迟薰撑着茶几偷偷看他,见他勾针下出了两个椭圆形,便好奇地倾身问。
“这是在织什么?”
“手套。”
“手套?”迟薰还在困惑这对异形和手套的关联, 男人已经拉过她的手,轻声道:“先戴上试试大小。”
用料厚实的束口袋套上来, 由于里面底绒铺的太厚,迟薰连屈指都有些费劲,挣扎半天手闷出汗了。
她连忙脱下一只, 不解地递回去:“怎么突然想起给我织这个?我不是有嘛。”
说着迟薰还特地从口袋里翻出一对崭新的:“你看,我今天还又收了一套,除了手套还有帽子, 都特别暖和。”
为了证明自己的喜爱,女孩甚至当着他的面带上又转了一圈。
裴雾回盯着她被两团毛球堆围着的脸颊, 笑眼弯弯,试戴后她还贴着手套哈了哈气, 像是已经用得极其顺手了。
毛线手套和她今早用过的一套款式颜色相近, 还都带着淡淡的鱼腥味。
可女孩浑然不知, 甚至还仰起下巴坐到他跟前,伸出毛绒绒的手爪展示:“不用再费那个心了,真的, 你看它的颜色多耐脏,黑色脏了也看不出来。”
裴雾回看了她一会, 目光从她脸上移到那双手套上,随口问了句:“也是他送的?”
迟薰愣了一下:“他?哪个他?”
裴雾回没答, 只是用指尖挑着动竹针,按着她试戴后的尺寸重新调整。
迟薰看着他垂下去的眼睫,后知后觉地反应过来:“……难道是多里安?”看到稳稳交织的毛线忽然缠错一针, 她一点点挪到他身边:“你不会是在吃醋吧?”
“没有。”
裴雾回被她身子黏紧也依旧坐得笔直。
迟薰把脑袋凑到他眼皮底下:“你看着我嘛,真的没有吗?一点都没?”
被她死皮赖脸追问的裴雾回这才停下动作,抬眼时眉眼还拢着一层薄薄的冷意,像隔着雾,但被她盯得太久,那层雾就散了,耳根也爬上一点红。
他偏过头,嗔她道:“……坐好。”
“我就不。”迟薰双臂一揽收紧他细腰,下巴贴着他沐浴后还香着的领口乱蹭,“师哥师哥你就不想听我解释吗,解释这个手套是谁买给我的。”
蹭着蹭着,那双手也卡在了他腰侧最细处。
残留着昨晚记忆的身体本能一软,裴雾回只好用手掌覆上她的额头轻轻往外推,眉心还蹙着:“先去洗澡。”

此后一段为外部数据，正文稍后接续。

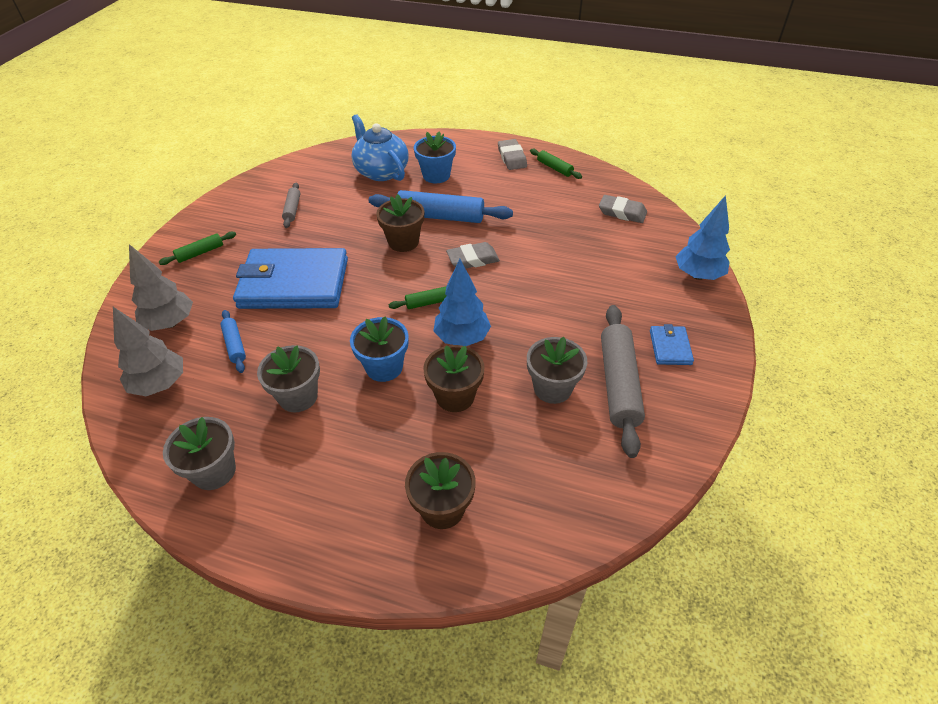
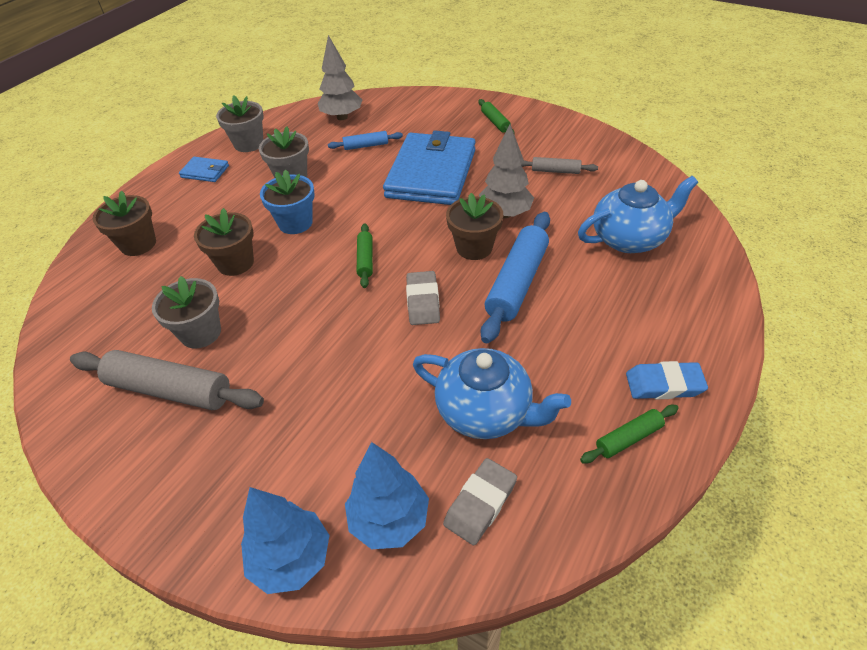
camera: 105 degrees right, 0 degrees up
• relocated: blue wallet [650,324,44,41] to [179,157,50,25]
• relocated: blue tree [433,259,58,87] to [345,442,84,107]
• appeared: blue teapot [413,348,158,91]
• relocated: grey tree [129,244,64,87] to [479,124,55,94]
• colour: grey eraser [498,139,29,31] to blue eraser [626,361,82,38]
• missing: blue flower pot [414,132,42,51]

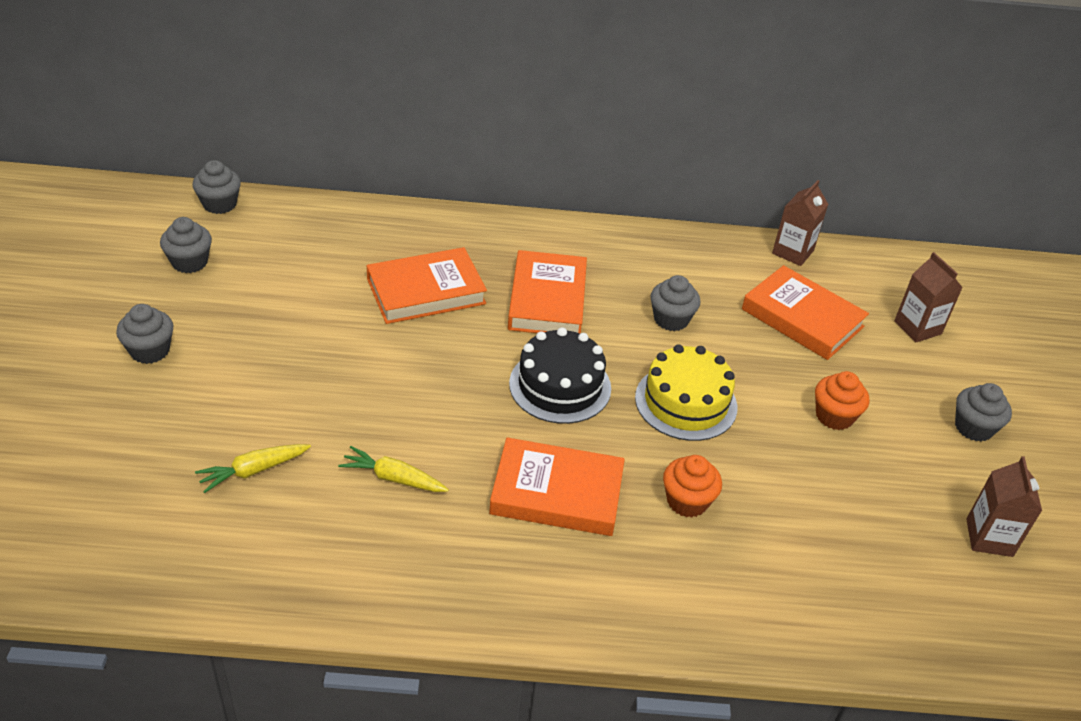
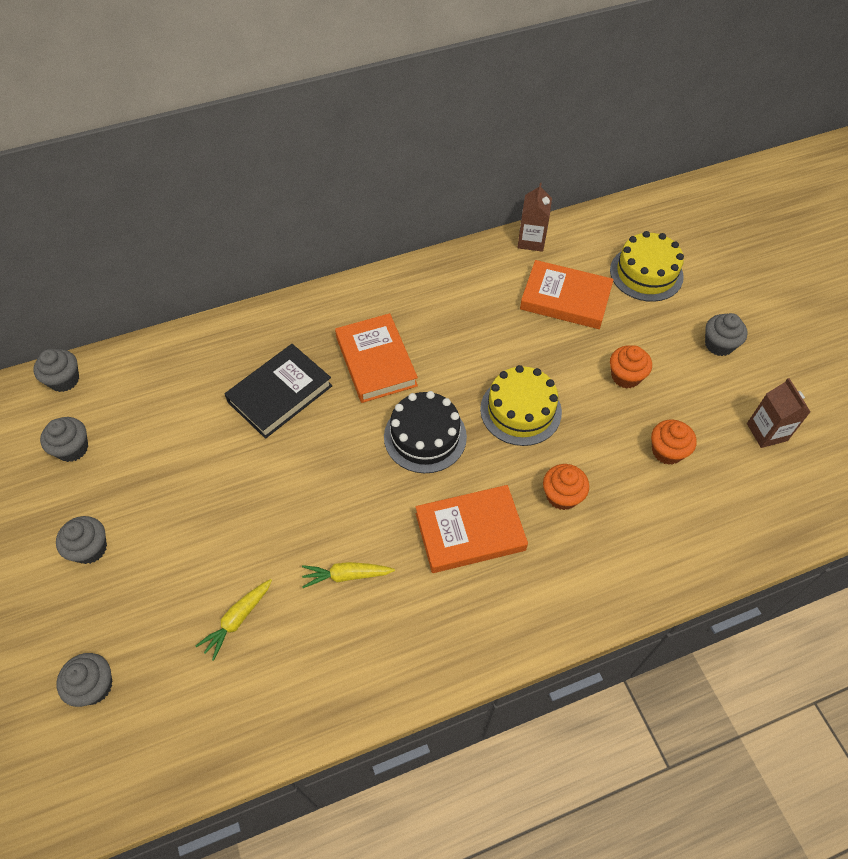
camera: 20 degrees left, 15 degrees up
• relocated: grey cupcake [650,275,51,56] to [57,653,55,54]
• colour: orange book [366,247,121,77] to black book [225,344,107,95]
• exchanged: brown carton [894,252,69,90] to yellow cake [610,231,74,71]
• appeared: orange cupcake [651,420,46,45]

迟薰看到他开衫里干净的浴袍,才想起来自己这一身确实不干净,在店里混了一下午,又去教室滚过地板。
她依依不舍地松开他,松开前还埋头猛吸了一大口,这才心满意足地起身。
迟薰一开始是这样计划的。
但她没想到她放开裴雾回时,男人一声极轻的、闷闷的嗯声,像猫被挤压后的动静,而他自己似乎也没意料到,那张清冷的脸上很快浮起一丝茫然。
迟薰的步子彻底迈不动了。
下一秒她就扑了回去,在他微微睁大的注视下把他拱倒在地。
裴雾回后背着地,闷哼一声,嘴唇动了动想要拒绝。
而女孩压根没给他开口的机会,整个人热烘烘地压上来,笨拙又不管不顾地啃上他。
“地上……凉。”
他轻喘着堪堪挤出半句,就和昨晚一样被摁住了肩膀。
很快,茶几上缠好的毛线团就被撞得滚出去老远。
粉色毛线堆叠在两人身上,好似缠绕住了彼此的手脚,动静越大,某些地方就缠得越紧,仿佛要缠成死结。
像画卷一样被摊开呈现在她眼底的漂亮Omega,很快也被蹂.躏得吟.喘不断。
这样的动静仿佛成了出租屋里的某种调味剂,也把迟薰勾得心痒痒,她手指按上他滚动的喉结,想听得更清楚一些,齿尖也顺势咬住他后颈的皮肉。
可就当那阵低.颤的声调快要往上走时,她脑子里却冷不丁蹦出楼下女人凑在她耳边说的那句话——
“能不能让你家男人小点声叫。”
迟薰大窘,在最后关头用双手捂紧了他嘴唇,将那些难.捺的喘声尽数堵下去。
堵得太突然又太紧,那些悬而未泄的情绪尽数浮现在他脸上,他脸颊锁骨肩窝都泛起一层潮红,整个人战.栗着软成了一滩水,抓着她腿弯的双手脱力地滑了下去。
迟薰也过了好久才回神。
看到地上被她欺负得乱七八糟的男人,她连忙松开手,确定人没窒息后才软声道:“师哥……你还好吧……”
漂亮Omega脸上尽是汗,整个人奄奄一息的,就连往日打理顺滑的粉色发辫也凌乱地缠挂在脖颈上。
她怕他缠着不舒服,过去将它拨回来,还没放正,头顶就传来断断续续的声音。